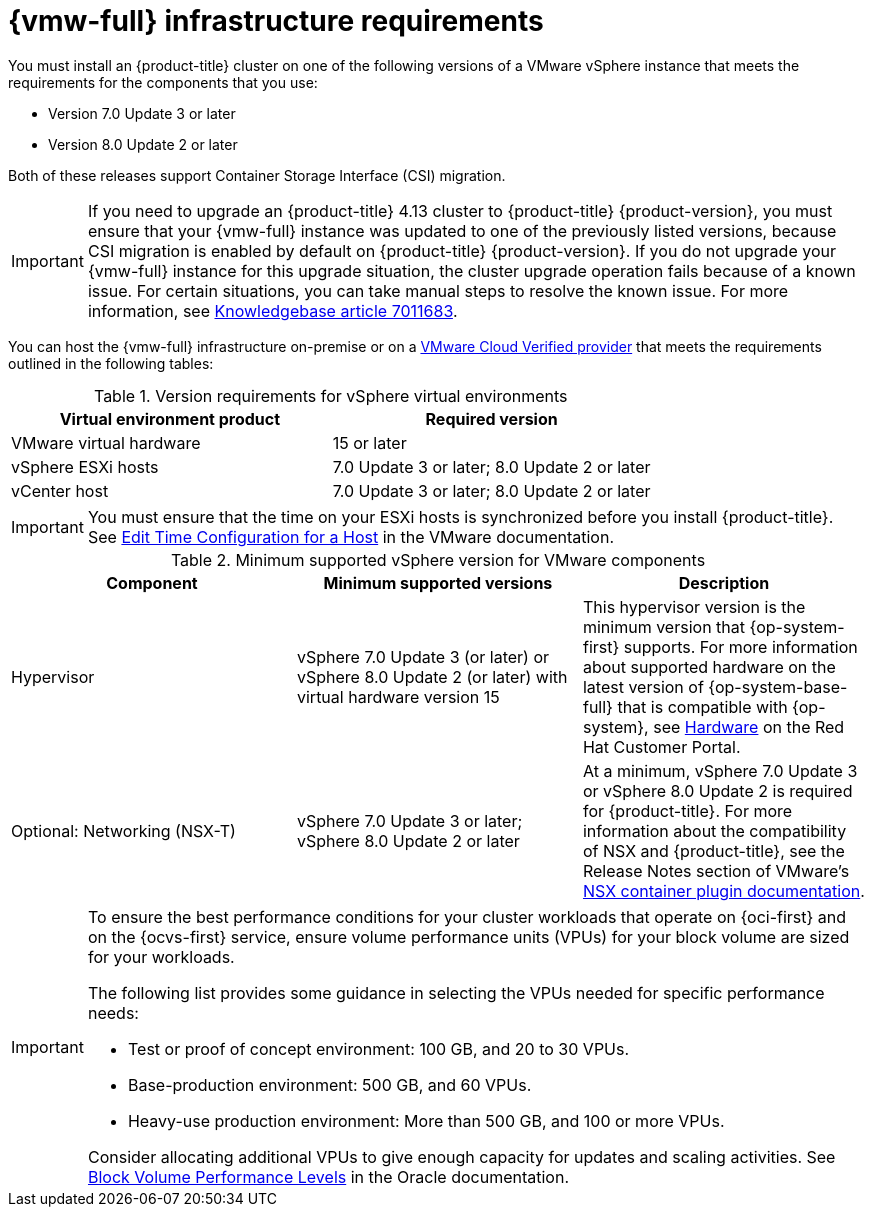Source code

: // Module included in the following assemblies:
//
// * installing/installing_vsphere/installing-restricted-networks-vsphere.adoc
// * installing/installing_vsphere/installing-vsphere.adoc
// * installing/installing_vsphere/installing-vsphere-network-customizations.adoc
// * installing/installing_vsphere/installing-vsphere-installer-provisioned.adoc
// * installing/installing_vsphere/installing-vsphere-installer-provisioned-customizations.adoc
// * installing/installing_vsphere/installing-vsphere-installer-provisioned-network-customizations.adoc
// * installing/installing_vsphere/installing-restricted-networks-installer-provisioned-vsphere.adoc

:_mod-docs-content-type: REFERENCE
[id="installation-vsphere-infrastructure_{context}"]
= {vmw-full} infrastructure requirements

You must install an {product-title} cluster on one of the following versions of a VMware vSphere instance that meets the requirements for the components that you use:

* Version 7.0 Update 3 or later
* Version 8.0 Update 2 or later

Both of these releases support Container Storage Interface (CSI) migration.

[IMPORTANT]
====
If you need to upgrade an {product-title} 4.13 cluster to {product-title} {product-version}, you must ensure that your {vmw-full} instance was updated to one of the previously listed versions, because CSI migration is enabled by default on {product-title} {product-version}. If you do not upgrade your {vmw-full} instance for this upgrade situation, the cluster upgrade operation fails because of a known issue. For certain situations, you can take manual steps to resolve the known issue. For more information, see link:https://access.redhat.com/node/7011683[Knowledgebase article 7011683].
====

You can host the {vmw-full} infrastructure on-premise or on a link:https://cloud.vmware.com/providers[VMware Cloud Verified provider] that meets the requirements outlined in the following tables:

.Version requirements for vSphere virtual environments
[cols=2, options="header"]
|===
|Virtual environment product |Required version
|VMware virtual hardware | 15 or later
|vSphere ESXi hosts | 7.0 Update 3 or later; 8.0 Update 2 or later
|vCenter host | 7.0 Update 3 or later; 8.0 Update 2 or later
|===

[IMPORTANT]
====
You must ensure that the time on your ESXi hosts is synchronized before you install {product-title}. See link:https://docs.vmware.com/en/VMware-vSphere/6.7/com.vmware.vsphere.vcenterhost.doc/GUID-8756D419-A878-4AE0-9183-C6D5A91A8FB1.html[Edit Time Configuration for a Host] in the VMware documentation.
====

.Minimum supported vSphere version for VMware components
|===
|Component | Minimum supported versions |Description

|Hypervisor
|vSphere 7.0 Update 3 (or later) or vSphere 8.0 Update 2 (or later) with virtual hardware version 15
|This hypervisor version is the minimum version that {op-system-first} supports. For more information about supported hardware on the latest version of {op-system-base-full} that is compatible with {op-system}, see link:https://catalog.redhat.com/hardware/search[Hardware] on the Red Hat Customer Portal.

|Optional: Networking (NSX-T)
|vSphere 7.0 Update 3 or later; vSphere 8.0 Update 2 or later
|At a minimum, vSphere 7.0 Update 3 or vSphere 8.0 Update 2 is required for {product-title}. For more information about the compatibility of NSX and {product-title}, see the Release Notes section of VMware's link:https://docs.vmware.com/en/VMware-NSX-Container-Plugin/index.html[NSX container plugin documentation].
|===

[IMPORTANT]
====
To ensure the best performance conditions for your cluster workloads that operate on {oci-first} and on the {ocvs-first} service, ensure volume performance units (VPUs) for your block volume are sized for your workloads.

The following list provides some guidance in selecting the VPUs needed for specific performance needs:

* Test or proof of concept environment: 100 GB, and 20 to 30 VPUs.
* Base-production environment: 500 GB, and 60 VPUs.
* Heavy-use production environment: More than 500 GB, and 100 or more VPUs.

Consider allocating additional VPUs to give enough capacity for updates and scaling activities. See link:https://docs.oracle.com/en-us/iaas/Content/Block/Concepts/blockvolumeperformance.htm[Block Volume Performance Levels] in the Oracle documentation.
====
==
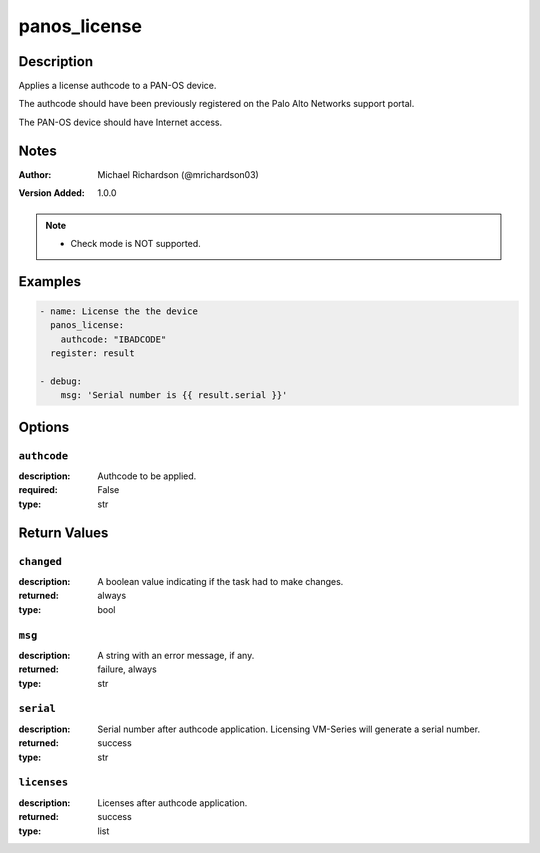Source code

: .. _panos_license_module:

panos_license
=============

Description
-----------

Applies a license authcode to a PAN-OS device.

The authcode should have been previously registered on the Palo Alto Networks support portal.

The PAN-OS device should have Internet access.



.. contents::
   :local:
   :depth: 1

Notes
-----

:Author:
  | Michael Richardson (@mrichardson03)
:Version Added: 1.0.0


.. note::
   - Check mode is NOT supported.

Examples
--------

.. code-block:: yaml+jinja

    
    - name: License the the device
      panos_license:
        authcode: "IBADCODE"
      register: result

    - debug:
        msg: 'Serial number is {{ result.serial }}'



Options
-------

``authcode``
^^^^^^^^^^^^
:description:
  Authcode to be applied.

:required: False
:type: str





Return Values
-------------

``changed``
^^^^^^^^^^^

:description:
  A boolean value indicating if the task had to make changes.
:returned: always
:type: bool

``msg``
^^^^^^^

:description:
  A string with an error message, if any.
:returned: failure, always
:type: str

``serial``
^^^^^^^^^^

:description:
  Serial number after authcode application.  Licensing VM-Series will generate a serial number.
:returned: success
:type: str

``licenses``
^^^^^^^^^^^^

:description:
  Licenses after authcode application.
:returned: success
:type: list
==
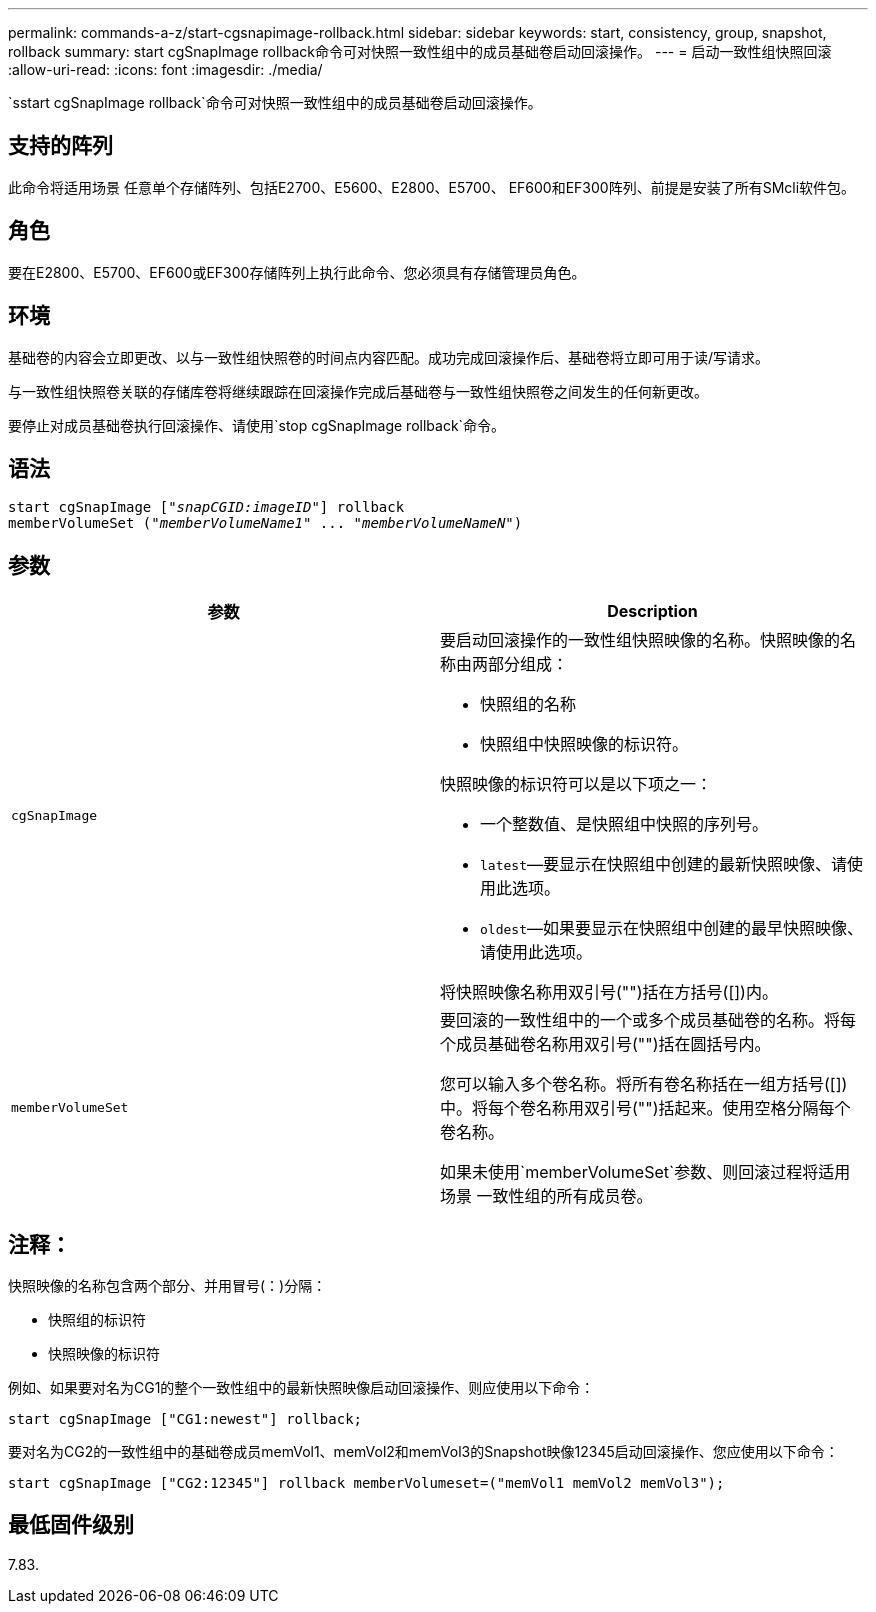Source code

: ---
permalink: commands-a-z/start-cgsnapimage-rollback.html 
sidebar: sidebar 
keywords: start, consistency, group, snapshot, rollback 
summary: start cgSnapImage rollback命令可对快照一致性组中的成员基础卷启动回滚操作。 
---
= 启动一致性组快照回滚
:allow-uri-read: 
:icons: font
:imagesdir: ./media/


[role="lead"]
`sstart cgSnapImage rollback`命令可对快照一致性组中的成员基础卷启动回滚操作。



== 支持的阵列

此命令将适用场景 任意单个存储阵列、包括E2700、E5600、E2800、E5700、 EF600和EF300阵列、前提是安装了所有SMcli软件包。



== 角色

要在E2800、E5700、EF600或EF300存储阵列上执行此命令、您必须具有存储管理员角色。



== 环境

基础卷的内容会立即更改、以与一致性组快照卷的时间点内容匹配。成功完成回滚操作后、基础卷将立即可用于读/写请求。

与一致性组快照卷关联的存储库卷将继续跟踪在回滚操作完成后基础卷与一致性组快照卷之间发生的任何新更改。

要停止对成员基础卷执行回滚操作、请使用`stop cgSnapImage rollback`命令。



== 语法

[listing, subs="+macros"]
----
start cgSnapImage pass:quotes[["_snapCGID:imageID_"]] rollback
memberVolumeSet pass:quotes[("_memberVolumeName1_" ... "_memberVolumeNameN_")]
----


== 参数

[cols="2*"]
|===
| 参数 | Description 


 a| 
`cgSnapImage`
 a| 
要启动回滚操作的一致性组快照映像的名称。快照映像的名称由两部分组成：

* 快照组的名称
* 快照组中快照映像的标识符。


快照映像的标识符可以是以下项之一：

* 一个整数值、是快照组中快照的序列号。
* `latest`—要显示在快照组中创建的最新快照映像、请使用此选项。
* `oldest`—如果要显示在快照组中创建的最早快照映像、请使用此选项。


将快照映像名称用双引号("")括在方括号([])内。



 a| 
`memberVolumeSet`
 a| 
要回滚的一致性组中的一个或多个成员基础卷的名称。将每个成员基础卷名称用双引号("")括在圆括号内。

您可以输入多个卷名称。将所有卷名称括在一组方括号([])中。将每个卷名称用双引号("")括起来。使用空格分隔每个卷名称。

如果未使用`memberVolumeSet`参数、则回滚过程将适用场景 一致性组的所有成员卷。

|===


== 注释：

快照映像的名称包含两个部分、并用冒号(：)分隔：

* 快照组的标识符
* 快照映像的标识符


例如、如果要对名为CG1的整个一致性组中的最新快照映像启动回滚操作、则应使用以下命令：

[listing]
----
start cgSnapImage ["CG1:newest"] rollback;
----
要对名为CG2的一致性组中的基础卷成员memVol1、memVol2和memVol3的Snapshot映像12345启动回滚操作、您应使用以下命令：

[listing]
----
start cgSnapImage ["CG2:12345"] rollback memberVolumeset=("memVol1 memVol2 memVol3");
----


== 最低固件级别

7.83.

Task brief
For the material above, how many lines contain the word "always"? Only the number should be given.

Task response
2